O filme é de cortar o coração. E dar orgulho ao mesmo tempo.
Em Órfão, László Nemes continua no horror mas no pós guerra húngaro comunista onde basicamente um garoto corre, anda, se esconde, se vira, tenta sobreviver como pode ao novo regime sem ter um pai presente, com uma mãe com atitudes muito discutíveis que quase acaba com suas vidas e logo depois começa a namorar um homem tão escroto que o diretor László Nemes usou um ator com o pior estereótipo possíve, do grandão, gordão, careca, curvado, que só faltou ter babinha no canto da boca.
Mas que é tão autoritário, violento com a namorada e seu filho Andor, o órfão, que por vezes o filme chega à beira de hiper violência explícita.
O filme não é fácil.
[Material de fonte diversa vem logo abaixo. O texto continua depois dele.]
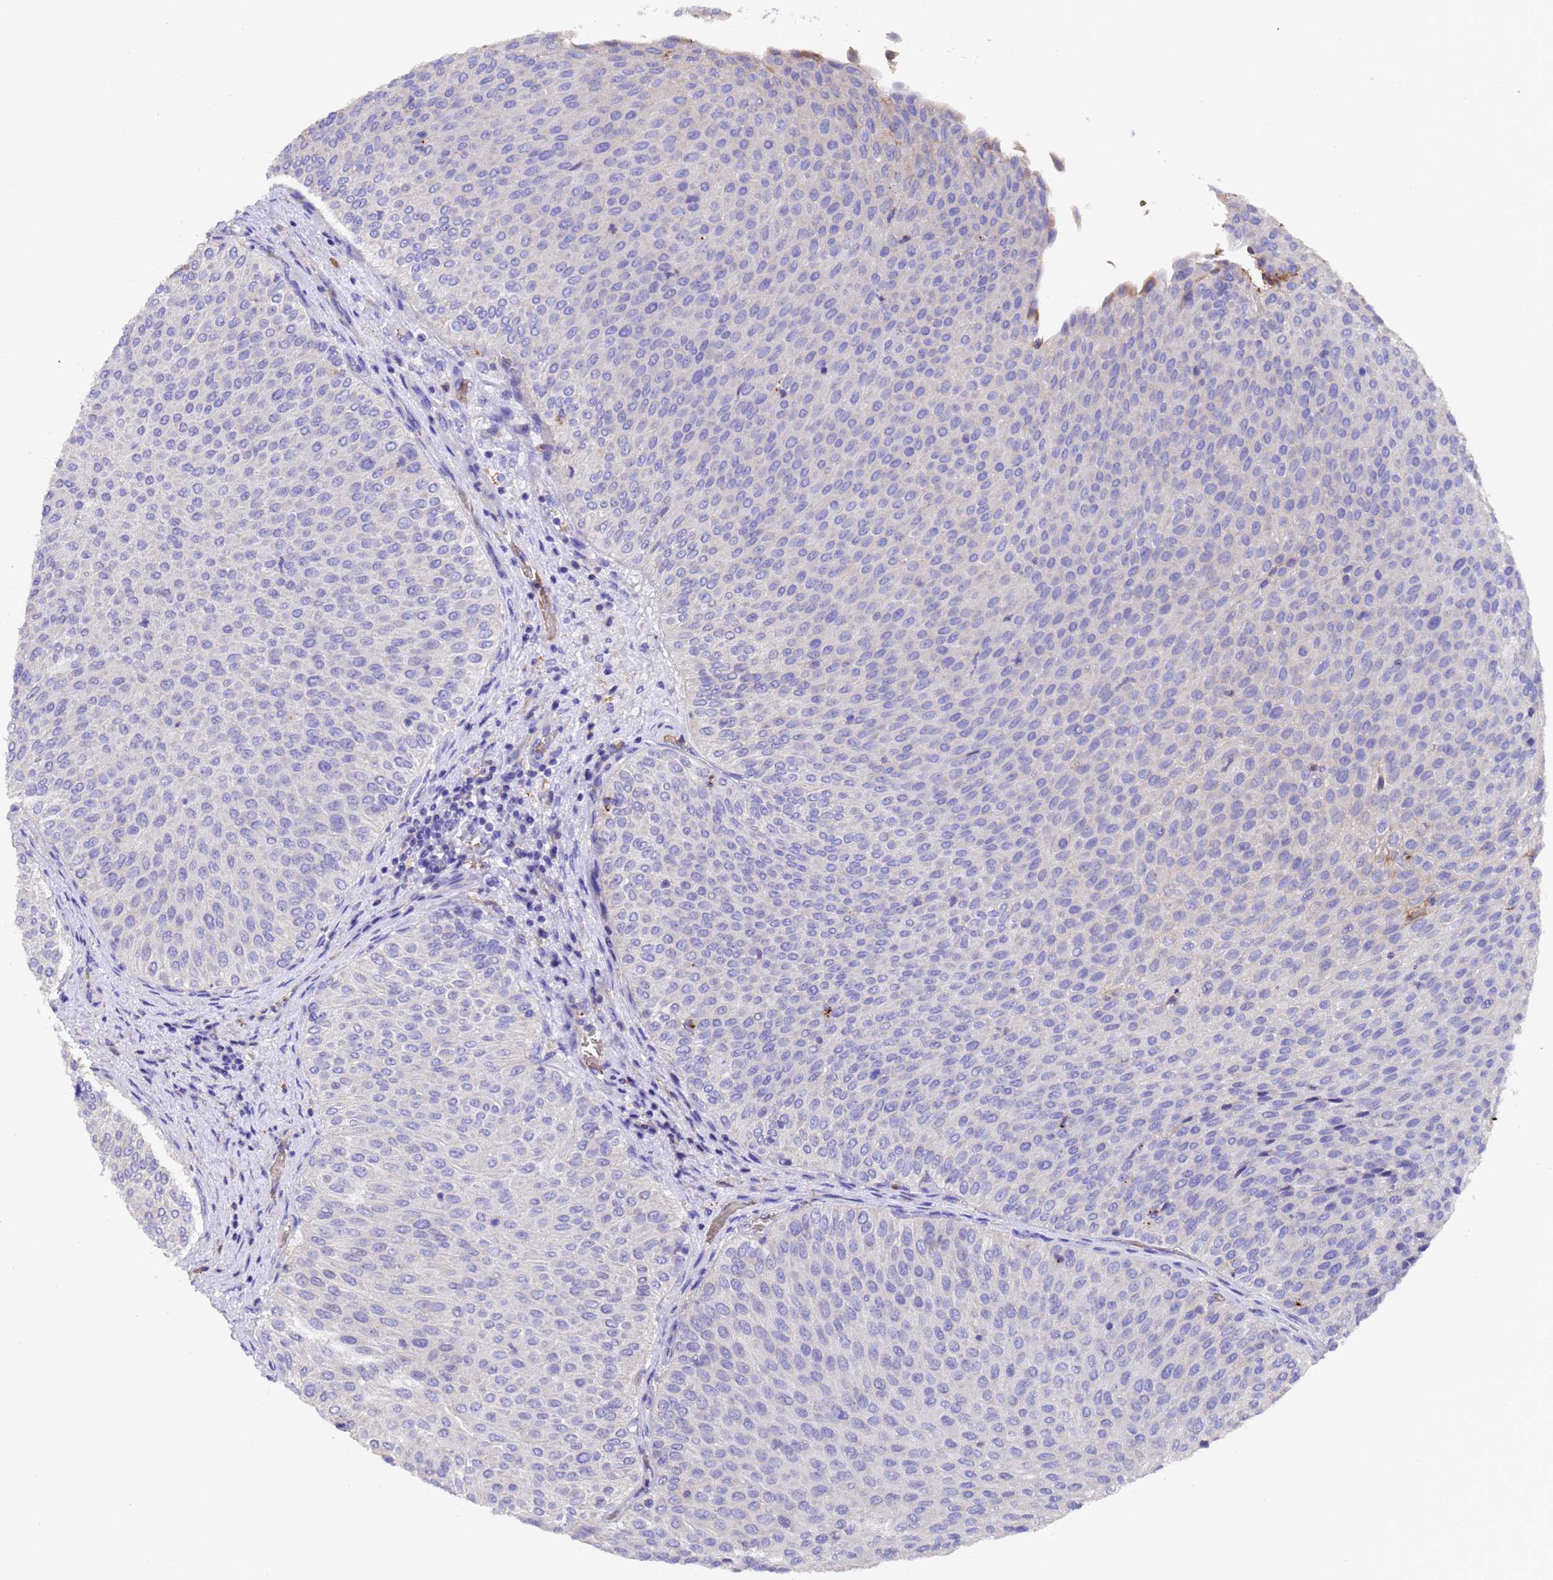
{"staining": {"intensity": "negative", "quantity": "none", "location": "none"}, "tissue": "urothelial cancer", "cell_type": "Tumor cells", "image_type": "cancer", "snomed": [{"axis": "morphology", "description": "Urothelial carcinoma, Low grade"}, {"axis": "topography", "description": "Urinary bladder"}], "caption": "Immunohistochemistry (IHC) of urothelial cancer shows no expression in tumor cells.", "gene": "ELP6", "patient": {"sex": "male", "age": 78}}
É longo, tem um tema de abandono e violência familiar que acaba até superando a metáfora pretendida ao mostrar a Pós-Revolução Húngara de 1957.
Só que mais uma vez é Mátyás Erdély quem entrega o melhor: o diretor de fotografia parceiro de László conta a história toda com uma luz invejável.
Por mais que Órfão se passe nas ruas ainda destruídas de Budapeste, o filme tem a mesma intensidade lúgubre, com uma luz “constrangedora” em seu desenho perfeito, que a gente viu em O Filho de Saul ou em Entardecer.
Mátyás Erdély é na minha opinião um dos mestres modernos da luz do cinema contemporâneo ao lado do polonês Lucasz Zal (de Zona de Interesse) e do brasileiro Adolpho Veloso (de Sonhos de Trem).
É uma pena que este órfão tenha tido tantas críticas negativas pelos motivos mais díspares possíveis porque o filme é lindo.
É uma história de perda de amor e principalmente de uma tentativa de encontrar algum tipo de amor num mundo despedaçado como é a Budapeste de Andor.